The Question: Determine whether the sequence converges uniformly:
${f_n(x)}: [0,1] \rightarrow \mathbb{R}$,
$f_n(x) = \begin{cases} 0 & f_n(0) = f(2/n) = f(1) = 0 \\ n & x = 1/n \\ \end{cases} $ , and $f$ is linear on the intervals $[0,1/n]$, $[1/n,2/n]$, and $[2/n, 0]$.
The Attempt: Here is a graph of the function: 
There is a typo in the picture.

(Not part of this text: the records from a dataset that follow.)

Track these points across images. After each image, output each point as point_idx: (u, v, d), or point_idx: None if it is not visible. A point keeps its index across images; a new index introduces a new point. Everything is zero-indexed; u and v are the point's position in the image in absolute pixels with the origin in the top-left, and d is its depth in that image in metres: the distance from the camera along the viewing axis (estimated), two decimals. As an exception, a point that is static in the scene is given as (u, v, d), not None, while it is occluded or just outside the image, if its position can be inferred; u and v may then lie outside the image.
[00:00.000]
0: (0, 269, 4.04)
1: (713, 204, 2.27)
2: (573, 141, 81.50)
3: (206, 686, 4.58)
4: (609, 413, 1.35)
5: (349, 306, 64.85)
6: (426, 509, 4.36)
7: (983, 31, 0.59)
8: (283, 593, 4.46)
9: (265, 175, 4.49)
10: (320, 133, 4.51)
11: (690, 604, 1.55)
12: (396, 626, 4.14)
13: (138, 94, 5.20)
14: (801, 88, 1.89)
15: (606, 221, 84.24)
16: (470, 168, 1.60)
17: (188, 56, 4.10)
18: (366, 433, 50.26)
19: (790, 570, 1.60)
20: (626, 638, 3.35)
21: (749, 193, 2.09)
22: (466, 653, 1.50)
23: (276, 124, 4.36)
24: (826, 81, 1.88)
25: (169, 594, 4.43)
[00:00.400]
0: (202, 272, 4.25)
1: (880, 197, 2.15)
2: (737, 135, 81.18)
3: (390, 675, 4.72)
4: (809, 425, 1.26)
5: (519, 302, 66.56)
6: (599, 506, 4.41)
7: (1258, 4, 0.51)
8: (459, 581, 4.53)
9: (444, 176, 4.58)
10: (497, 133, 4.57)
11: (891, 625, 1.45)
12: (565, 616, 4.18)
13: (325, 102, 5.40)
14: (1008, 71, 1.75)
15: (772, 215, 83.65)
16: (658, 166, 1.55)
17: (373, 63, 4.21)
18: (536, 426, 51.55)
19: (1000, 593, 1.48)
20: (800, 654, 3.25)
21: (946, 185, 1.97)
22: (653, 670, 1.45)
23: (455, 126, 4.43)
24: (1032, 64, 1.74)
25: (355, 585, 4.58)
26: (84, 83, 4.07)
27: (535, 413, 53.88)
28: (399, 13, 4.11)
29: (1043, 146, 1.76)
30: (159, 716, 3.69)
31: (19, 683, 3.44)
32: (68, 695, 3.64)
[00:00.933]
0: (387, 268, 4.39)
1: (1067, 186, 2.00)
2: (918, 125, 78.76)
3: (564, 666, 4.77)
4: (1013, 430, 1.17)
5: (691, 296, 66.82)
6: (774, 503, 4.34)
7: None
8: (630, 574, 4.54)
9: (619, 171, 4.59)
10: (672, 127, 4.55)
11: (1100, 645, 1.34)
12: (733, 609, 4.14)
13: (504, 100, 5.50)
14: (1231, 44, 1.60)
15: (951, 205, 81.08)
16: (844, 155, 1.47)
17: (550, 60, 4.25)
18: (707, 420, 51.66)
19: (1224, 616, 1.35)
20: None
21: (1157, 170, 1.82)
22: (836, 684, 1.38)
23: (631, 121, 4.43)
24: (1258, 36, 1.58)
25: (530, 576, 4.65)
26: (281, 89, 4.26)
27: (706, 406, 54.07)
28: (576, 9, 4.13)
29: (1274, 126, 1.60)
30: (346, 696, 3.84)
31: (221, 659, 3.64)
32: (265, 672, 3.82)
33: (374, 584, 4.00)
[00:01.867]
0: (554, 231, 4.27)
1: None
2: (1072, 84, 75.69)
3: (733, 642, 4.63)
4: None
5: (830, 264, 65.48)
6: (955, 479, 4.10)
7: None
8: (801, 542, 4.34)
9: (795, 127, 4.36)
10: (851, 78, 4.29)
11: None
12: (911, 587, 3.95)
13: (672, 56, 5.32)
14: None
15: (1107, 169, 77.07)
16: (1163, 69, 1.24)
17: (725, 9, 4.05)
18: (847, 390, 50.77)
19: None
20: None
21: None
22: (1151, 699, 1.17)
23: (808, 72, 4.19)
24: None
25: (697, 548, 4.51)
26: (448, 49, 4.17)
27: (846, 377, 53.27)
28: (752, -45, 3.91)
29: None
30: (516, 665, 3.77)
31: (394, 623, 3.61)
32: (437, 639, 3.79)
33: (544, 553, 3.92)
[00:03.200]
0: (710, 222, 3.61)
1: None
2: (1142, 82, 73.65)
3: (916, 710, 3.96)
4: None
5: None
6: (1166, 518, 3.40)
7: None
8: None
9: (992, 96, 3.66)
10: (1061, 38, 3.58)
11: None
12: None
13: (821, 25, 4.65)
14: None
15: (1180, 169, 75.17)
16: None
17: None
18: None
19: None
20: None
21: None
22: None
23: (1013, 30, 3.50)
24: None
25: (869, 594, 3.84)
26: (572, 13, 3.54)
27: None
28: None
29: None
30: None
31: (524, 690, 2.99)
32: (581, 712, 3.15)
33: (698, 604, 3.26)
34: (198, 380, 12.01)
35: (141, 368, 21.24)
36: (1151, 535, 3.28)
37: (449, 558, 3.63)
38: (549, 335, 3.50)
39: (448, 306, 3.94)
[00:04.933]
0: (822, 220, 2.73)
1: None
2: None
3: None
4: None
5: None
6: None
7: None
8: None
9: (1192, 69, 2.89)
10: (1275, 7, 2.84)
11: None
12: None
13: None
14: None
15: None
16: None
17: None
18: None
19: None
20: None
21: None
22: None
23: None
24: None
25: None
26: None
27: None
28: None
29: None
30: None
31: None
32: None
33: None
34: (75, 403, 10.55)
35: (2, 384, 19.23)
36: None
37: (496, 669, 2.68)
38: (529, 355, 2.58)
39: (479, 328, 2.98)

The coordinate $(1/n, 1)$ should be $(1/n,n)$. It was proven that the sequence of functions converges point wise to $f(x) = 0$. It seems obvious to me that the sequence is not uniformly convergent.

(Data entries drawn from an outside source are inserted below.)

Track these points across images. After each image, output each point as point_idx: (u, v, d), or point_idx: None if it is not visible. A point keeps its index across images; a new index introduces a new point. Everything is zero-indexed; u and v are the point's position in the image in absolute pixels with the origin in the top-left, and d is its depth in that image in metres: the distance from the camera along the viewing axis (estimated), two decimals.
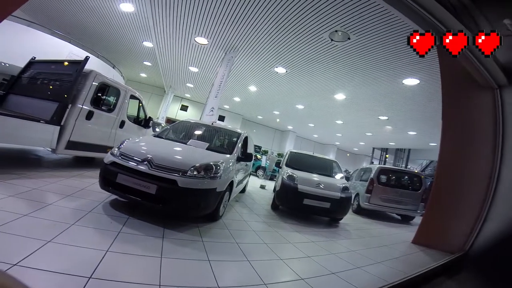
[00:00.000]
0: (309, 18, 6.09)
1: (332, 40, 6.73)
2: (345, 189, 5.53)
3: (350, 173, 11.06)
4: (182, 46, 9.97)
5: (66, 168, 5.17)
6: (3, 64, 9.41)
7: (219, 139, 5.31)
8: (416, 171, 9.00)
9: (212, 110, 8.41)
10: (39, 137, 4.27)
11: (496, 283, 3.36)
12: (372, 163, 20.77)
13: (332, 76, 9.19)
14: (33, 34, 10.01)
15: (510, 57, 3.86)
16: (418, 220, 7.78)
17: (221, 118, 21.06)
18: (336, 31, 6.29)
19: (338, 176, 6.38)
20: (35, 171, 4.24)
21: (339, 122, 15.97)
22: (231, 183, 4.03)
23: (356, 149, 26.44)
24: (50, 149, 4.66)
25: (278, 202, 5.70)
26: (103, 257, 2.05)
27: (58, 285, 1.63)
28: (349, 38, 6.47)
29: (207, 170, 3.33)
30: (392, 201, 7.57)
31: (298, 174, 5.58)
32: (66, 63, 5.30)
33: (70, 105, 4.63)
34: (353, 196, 7.76)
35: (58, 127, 4.48)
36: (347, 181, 6.51)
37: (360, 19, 5.65)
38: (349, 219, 6.38)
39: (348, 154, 28.82)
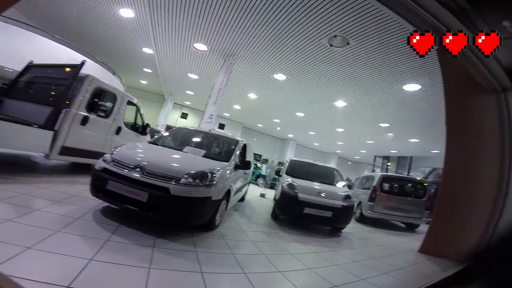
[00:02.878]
0: (308, 24, 6.05)
1: (331, 45, 6.69)
2: (347, 197, 5.39)
3: (352, 182, 10.87)
4: (181, 53, 9.96)
5: (60, 174, 5.04)
6: (7, 69, 9.37)
7: (217, 147, 5.21)
8: (418, 178, 8.82)
9: (211, 117, 8.33)
10: (31, 142, 4.16)
11: None
12: (374, 171, 20.55)
13: (332, 83, 9.13)
14: (34, 39, 9.89)
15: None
16: (423, 228, 7.64)
17: (221, 126, 20.99)
18: (335, 36, 6.25)
19: (340, 184, 6.24)
20: (27, 177, 4.11)
21: (340, 130, 15.87)
22: (228, 192, 3.88)
23: (357, 157, 26.24)
24: (43, 155, 4.52)
25: (278, 211, 5.55)
26: (85, 266, 1.90)
27: None
28: (348, 44, 6.43)
29: (202, 177, 3.20)
30: (395, 209, 7.42)
31: (298, 182, 5.44)
32: (63, 68, 5.21)
33: (64, 110, 4.52)
34: (355, 204, 7.60)
35: (52, 132, 4.36)
36: (349, 189, 6.37)
37: (359, 24, 5.60)
38: (352, 228, 6.20)
39: (349, 162, 28.58)
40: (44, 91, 5.11)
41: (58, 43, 10.53)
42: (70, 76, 4.71)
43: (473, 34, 2.74)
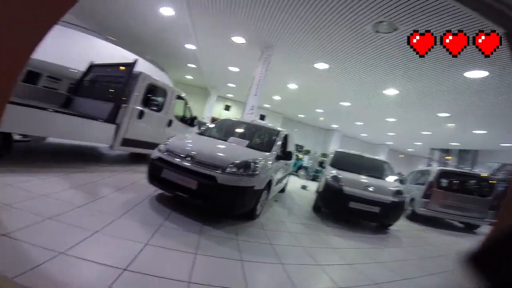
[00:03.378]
0: (348, 10, 5.66)
1: (377, 32, 6.17)
2: (398, 193, 5.07)
3: (404, 176, 10.08)
4: (220, 47, 10.14)
5: (122, 163, 5.68)
6: (71, 70, 10.29)
7: (259, 137, 5.28)
8: (484, 175, 7.80)
9: (252, 109, 8.46)
10: (97, 135, 4.73)
11: None
12: (430, 165, 18.71)
13: (380, 70, 8.46)
14: (91, 41, 10.81)
15: None
16: (484, 229, 6.96)
17: (262, 117, 21.09)
18: (380, 22, 5.74)
19: (391, 178, 5.87)
20: (95, 166, 4.75)
21: (391, 120, 14.73)
22: (270, 182, 3.95)
23: (411, 149, 24.14)
24: (108, 146, 5.09)
25: (320, 204, 5.48)
26: (141, 250, 2.15)
27: (93, 275, 1.73)
28: (396, 29, 5.86)
29: (246, 167, 3.30)
30: (454, 207, 6.75)
31: (344, 175, 5.26)
32: (119, 67, 5.69)
33: (123, 105, 5.00)
34: (407, 200, 7.13)
35: (114, 126, 4.89)
36: (401, 184, 5.94)
37: (407, 8, 5.06)
38: (401, 225, 5.86)
39: (401, 155, 26.47)
40: (105, 89, 5.67)
41: (112, 44, 11.37)
42: (126, 74, 5.15)
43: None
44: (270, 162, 3.94)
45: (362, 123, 18.10)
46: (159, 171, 3.34)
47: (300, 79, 11.63)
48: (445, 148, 19.23)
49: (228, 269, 2.27)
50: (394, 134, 18.90)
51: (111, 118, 4.82)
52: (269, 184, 3.94)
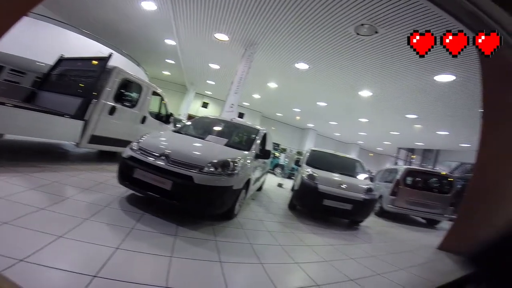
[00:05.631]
0: (332, 12, 5.83)
1: (358, 34, 6.40)
2: (369, 190, 5.27)
3: (373, 174, 10.60)
4: (202, 43, 9.96)
5: (89, 162, 5.32)
6: (38, 63, 9.70)
7: (238, 136, 5.21)
8: (444, 173, 8.41)
9: (232, 107, 8.36)
10: (63, 131, 4.40)
11: None
12: (396, 163, 19.91)
13: (357, 72, 8.79)
14: (63, 34, 10.31)
15: None
16: (444, 224, 7.46)
17: (240, 115, 21.02)
18: (362, 24, 5.97)
19: (362, 176, 6.09)
20: (58, 165, 4.38)
21: (364, 120, 15.39)
22: (248, 181, 3.91)
23: (380, 148, 25.41)
24: (74, 143, 4.75)
25: (296, 202, 5.55)
26: (112, 255, 2.00)
27: (59, 284, 1.58)
28: (376, 32, 6.11)
29: (224, 166, 3.22)
30: (419, 204, 7.15)
31: (319, 173, 5.37)
32: (91, 61, 5.38)
33: (93, 101, 4.71)
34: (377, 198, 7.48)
35: (82, 122, 4.58)
36: (371, 182, 6.22)
37: (389, 12, 5.30)
38: (371, 221, 6.12)
39: (371, 154, 27.75)
40: (74, 83, 5.32)
41: (87, 37, 10.88)
42: (99, 68, 4.89)
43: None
44: (249, 161, 3.89)
45: (336, 123, 18.71)
46: (131, 170, 3.15)
47: (280, 78, 11.74)
48: (411, 147, 20.52)
49: (207, 271, 2.20)
50: (365, 134, 19.77)
51: (79, 114, 4.51)
52: (247, 184, 3.89)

Let $N \geq 1$. Choose $\epsilon_0 = 1/3$, Then let $n_0 = N$, and $x= 1/n_0$. Then, $|f_n(x) - f(x)| = |f_n(1/n_0) - f(1/n_0)| = |n_0 - 0| = n0 \geq N > 1/3$. Hence the sequence of functions is not uniformly convergent?
Is this correct or do I need some detail?
Thank you very much!!
What you are doing with $n_0$ and $N$ is a bit confusing: I assume you are trying to negate the definition of convergence to show that the sequence $(s_n)_n$ defined by $$ s_n\stackrel{\rm def}{=} \sup_{x\in[0,1]} \lvert f_n(x)-f(x)\rvert$$ does not converge to $0$ (and thus that $(f_n)_n$ does not converge uniformly to $f\equiv0$).
In that case, the gist of what you are doing is correct, but it would be, in my opinion, must clear to write the following: let $x_n\stackrel{\rm def}{=} \frac{1}{n} \in[0,1]$ for $n\geq 1$. By definition of the supremum, for any $n\geq 1$ we have $$ s_n \geq \lvert f_n(x_n)-f(x_n)\rvert = \lvert f_n(x_n)\rvert = n $$ and therefore $s_n\xrightarrow[n\to\infty]{} \infty$ (and clearly not $0$).
Now, as a followup question: does it converge uniformly on $(0,1]$? And, more interestingly, on $[a,1]$ for any fixed $a>0$?